◆ TASK ◆
Reproduce every record below exactly as written, but leave out any pictures.

◆ RECORDS TO USE ◆

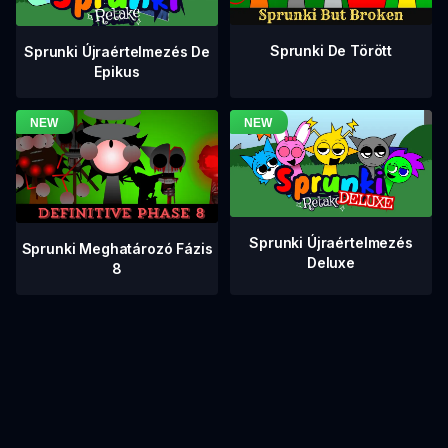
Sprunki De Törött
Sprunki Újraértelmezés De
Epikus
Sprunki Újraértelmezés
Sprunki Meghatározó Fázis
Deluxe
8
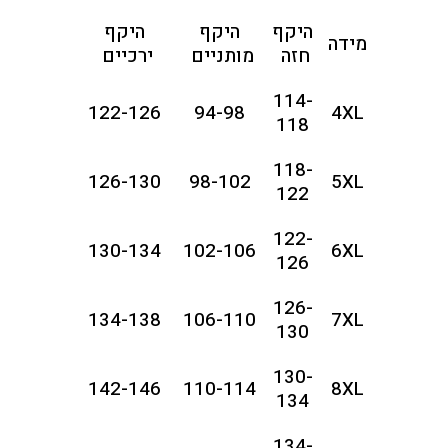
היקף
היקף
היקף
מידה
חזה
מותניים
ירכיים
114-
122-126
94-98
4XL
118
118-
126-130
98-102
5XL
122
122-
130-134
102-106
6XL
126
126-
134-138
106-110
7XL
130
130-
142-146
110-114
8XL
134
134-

◆ WRITTEN ANSWER ◆
Sprunki De Törött
Sprunki Újraértelmezés De
Epikus
Sprunki Újraértelmezés
Sprunki Meghatározó Fázis
Deluxe
8
היקף
היקף
היקף
מידה
חזה
מותניים
ירכיים
114-
122-126
94-98
4XL
118
118-
126-130
98-102
5XL
122
122-
130-134
102-106
6XL
126
126-
134-138
106-110
7XL
130
130-
142-146
110-114
8XL
134
134-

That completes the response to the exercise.